Several online news outlets picked up the story, with headlines like, “Could brushing teeth be
bad
for your kids?” All the reporters credited the Digger for breaking the story, and many ran the photo of Clayton from his practice’s Web site. The picture was professionally done but I was certain the photographer hadn’t had to touch up one bit of his flawless face.
Late in the afternoon, I was gratified to see CNN reporting on the headline-making dentist, and confirming that TV-Spree did cancel Clayton’s scheduled appearance, citing their commitment to selling safe, high-quality products.
Luckily for both the Digger and myself, it was otherwise a slow news day, which was why a couple of children’s health advocates and dental experts earned their day in the broadcast sun, speculating how the toothpaste got past the FDA and what toothpaste brands they personally recommended for healthy teeth.
No one charged the dentist with criminal negligence, but several parents whose children had been using Smile Wide from patient goody bags expressed interest in taking legal action. Even still, Riley Clayton refused comment. Though by this time, he had retained a lawyer who, blinking behind thick glasses, said, “Dr. Clayton stands by his integrity in creating Smile Wide.”
I wondered about Clayton’s glamour, and why he didn’t pull off a press conference that would leave viewers reeling at his beauty, but then it hit me the way it must have occurred to him as well: If there was only one power stronger than fae glamour, it was a mother’s protective instinct. There wasn’t one mother out there who would fall under his spell about anything concerning her child’s safety.

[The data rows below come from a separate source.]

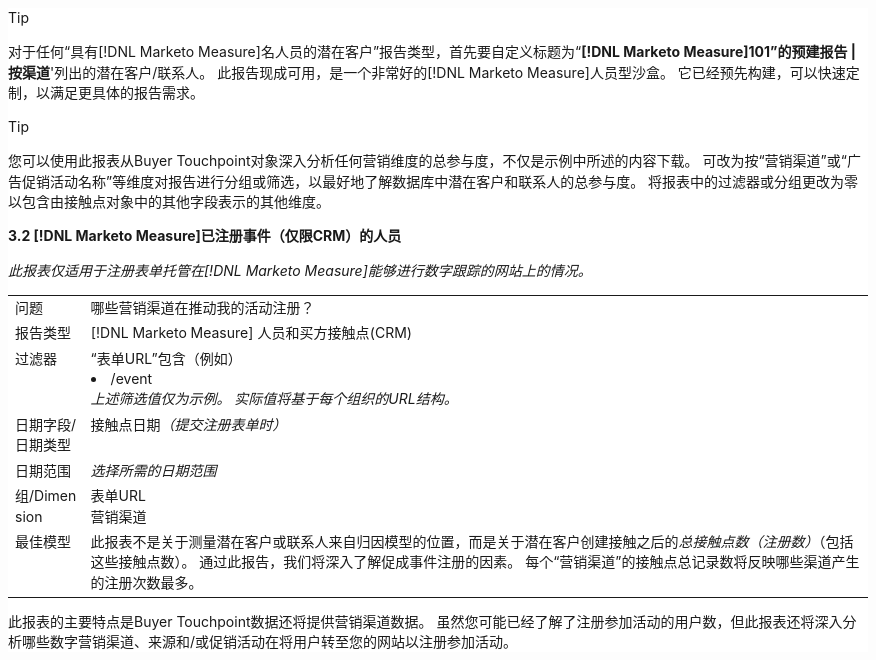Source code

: >[!TIP]
>
>对于任何“具有[!DNL Marketo Measure]名人员的潜在客户”报告类型，首先要自定义标题为“**[!DNL Marketo Measure]101”的预建报告 | 按渠道**&#39;列出的潜在客户/联系人。 此报告现成可用，是一个非常好的[!DNL Marketo Measure]人员型沙盒。 它已经预先构建，可以快速定制，以满足更具体的报告需求。

>[!TIP]
>
>您可以使用此报表从Buyer Touchpoint对象深入分析任何营销维度的总参与度，不仅是示例中所述的内容下载。 可改为按“营销渠道”或“广告促销活动名称”等维度对报告进行分组或筛选，以最好地了解数据库中潜在客户和联系人的总参与度。 将报表中的过滤器或分组更改为零以包含由接触点对象中的其他字段表示的其他维度。

**3.2 [!DNL Marketo Measure]已注册事件（仅限CRM）的人员**

_此报表仅适用于注册表单托管在[!DNL Marketo Measure]能够进行数字跟踪的网站上的情况。_

<table> 
 <tbody>
  <tr>
   <td>问题</td> 
   <td>哪些营销渠道在推动我的活动注册？</td> 
  </tr>
  <tr>
   <td>报告类型</td> 
   <td>[!DNL Marketo Measure] 人员和买方接触点(CRM)</td> 
  </tr>
  <tr>
   <td>过滤器</td> 
   <td>“表单URL”包含（例如）<br>
   <li>/event</li>
   <i>上述筛选值仅为示例。 实际值将基于每个组织的URL结构。</i></td> 
  </tr>
  <tr>
   <td>日期字段/日期类型</td> 
   <td>接触点日期<i>（提交注册表单时）</i></td> 
  </tr>
  <tr>
   <td>日期范围</td> 
   <td><i>选择所需的日期范围</i></td> 
  </tr>
  <tr>
   <td>组/Dimension</td> 
   <td>表单URL<br>
   营销渠道</td> 
  </tr>
  <tr>
   <td>最佳模型</td> 
   <td>此报表不是关于测量潜在客户或联系人来自归因模型的位置，而是关于潜在客户创建接触之后的<i>总接触点数（注册数）</i>（包括这些接触点数）。 通过此报告，我们将深入了解促成事件注册的因素。 每个“营销渠道”的接触点总记录数将反映哪些渠道产生的注册次数最多。</td> 
  </tr>
 </tbody>
</table>

此报表的主要特点是Buyer Touchpoint数据还将提供营销渠道数据。 虽然您可能已经了解了注册参加活动的用户数，但此报表还将深入分析哪些数字营销渠道、来源和/或促销活动在将用户转至您的网站以注册参加活动。
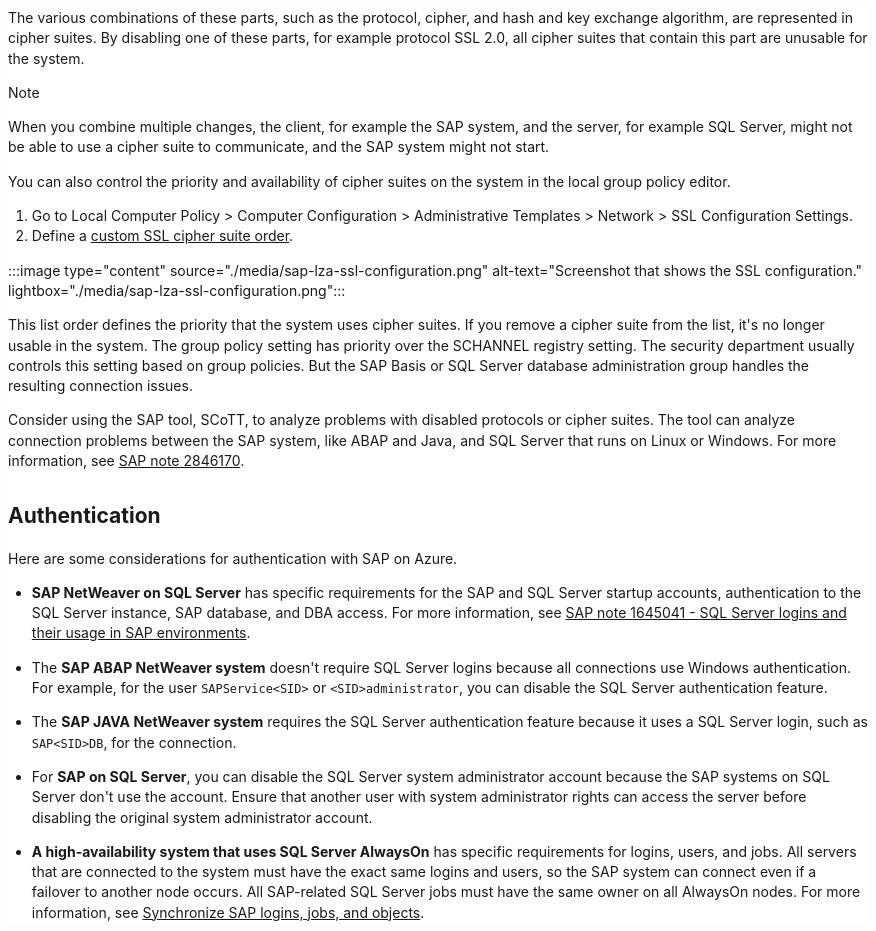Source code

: The various combinations of these parts, such as the protocol, cipher, and hash and key exchange algorithm, are represented in cipher suites. By disabling one of these parts, for example protocol SSL 2.0, all cipher suites that contain this part are unusable for the system.

> [!NOTE]
>When you combine multiple changes, the client, for example the SAP system, and the server, for example SQL Server, might not be able to use a cipher suite to communicate, and the SAP system might not start.

You can also control the priority and availability of cipher suites on the system in the local group policy editor.

1. Go to Local Computer Policy > Computer Configuration > Administrative Templates > Network > SSL Configuration Settings.
1. Define a [custom SSL cipher suite order](/windows/client-management/mdm/policy-csp-admx-ciphersuiteorder).

:::image type="content" source="./media/sap-lza-ssl-configuration.png" alt-text="Screenshot that shows the SSL configuration." lightbox="./media/sap-lza-ssl-configuration.png":::
  
This list order defines the priority that the system uses cipher suites. If you remove a cipher suite from the list, it's no longer usable in the system. The group policy setting has priority over the SCHANNEL registry setting. The security department usually controls this setting based on group policies. But the SAP Basis or SQL Server database administration group handles the resulting connection issues.

Consider using the SAP tool, SCoTT, to analyze problems with disabled protocols or cipher suites. The tool can analyze connection problems between the SAP system, like ABAP and Java, and SQL Server that runs on Linux or Windows. For more information, see [SAP note 2846170](https://me.sap.com/notes/2846170/E).

## Authentication

Here are some considerations for authentication with SAP on Azure.

- **SAP NetWeaver on SQL Server** has specific requirements for the SAP and SQL Server startup accounts, authentication to the SQL Server instance, SAP database, and DBA access. For more information, see [SAP note 1645041 - SQL Server logins and their usage in SAP environments](https://me.sap.com/notes/1645041/E).

- The **SAP ABAP NetWeaver system** doesn't require SQL Server logins because all connections use Windows authentication. For example, for the user `SAPService<SID>` or `<SID>administrator`, you can disable the SQL Server authentication feature.

- The **SAP JAVA NetWeaver system** requires the SQL Server authentication feature because it uses a SQL Server login, such as `SAP<SID>DB`, for the connection.

- For **SAP on SQL Server**, you can disable the SQL Server system administrator account because the SAP systems on SQL Server don't use the account. Ensure that another user with system administrator rights can access the server before disabling the original system administrator account.

- **A high-availability system that uses SQL Server AlwaysOn** has specific requirements for logins, users, and jobs. All servers that are connected to the system must have the exact same logins and users, so the SAP system can connect even if a failover to another node occurs. All SAP-related SQL Server jobs must have the same owner on all AlwaysOn nodes. For more information, see [Synchronize SAP logins, jobs, and objects](https://techcommunity.microsoft.com/t5/running-sap-applications-on-the/always-on-synchronize-sap-login-jobs-and-objects/ba-p/367942).
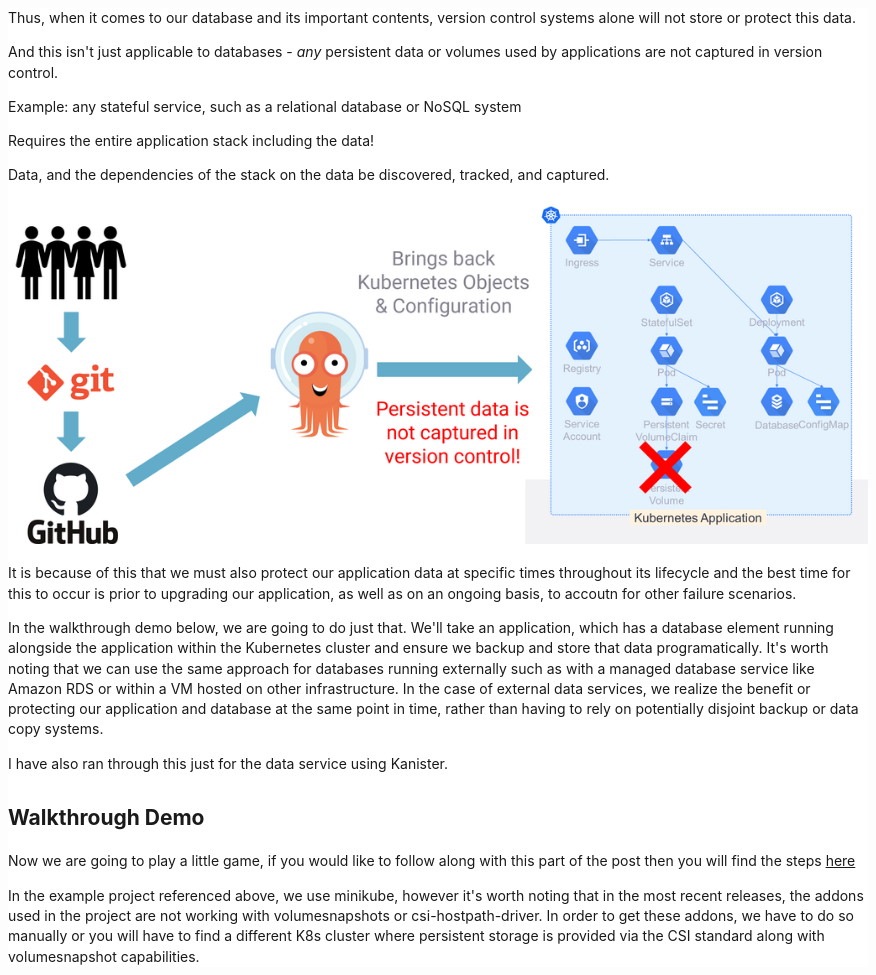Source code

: Thus, when it comes to our database and its important contents, version control systems alone will not store or protect this data.

And this isn't just applicable to databases - *any* persistent data or volumes used by applications are not captured in version control.

Example: any stateful service, such as a relational database or NoSQL system

Requires the entire application stack including the data!

Data, and the dependencies of the stack on the data be discovered, tracked, and captured.

![](/images/posts/2024-04-25-integrating-backups-into-gitops/Picture5.png)

It is because of this that we must also protect our application data at specific times throughout its lifecycle and the best time for this to occur is prior to upgrading our application, as well as on an ongoing basis, to accoutn for other failure scenarios. 

In the walkthrough demo below, we are going to do just that. We'll take an application, which has a database element running alongside the application within the Kubernetes cluster and ensure we backup and store that data programatically. It's worth noting that we can use the same approach for databases running externally such as with a managed database service like Amazon RDS or within a VM hosted on other infrastructure. In the case of external data services, we realize the benefit or protecting our application and database at the same point in time, rather than having to rely on potentially disjoint backup or data copy systems.

I have also ran through this just for the data service using Kanister.

## Walkthrough Demo 

Now we are going to play a little game, if you would like to follow along with this part of the post then you will find the steps [here](https://github.com/michaelcade/argocd-kasten)

In the example project referenced above, we use minikube, however it's worth noting that in the most recent releases, the addons used in the project are not working with volumesnapshots or csi-hostpath-driver. In order to get these addons, we have to do so manually or you will have to find a different K8s cluster where persistent storage is provided via the CSI standard along with volumesnapshot capabilities.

So, was I victorious? Yes, indeed. Smile Wide would never be sold, and if it was, it wouldn’t be until after the most careful public scrutiny, and I doubted Clayton would bother trying to slip something under the radar again. I was certain that every last one of his young patients would be finding new dentists. His career was over within twenty-four hours, because of one tip to one blogger. Speaking from unfortunate experience, Johnson McCormack had been right—armed with the smallest piece of unsavory information, the media could break you in one day.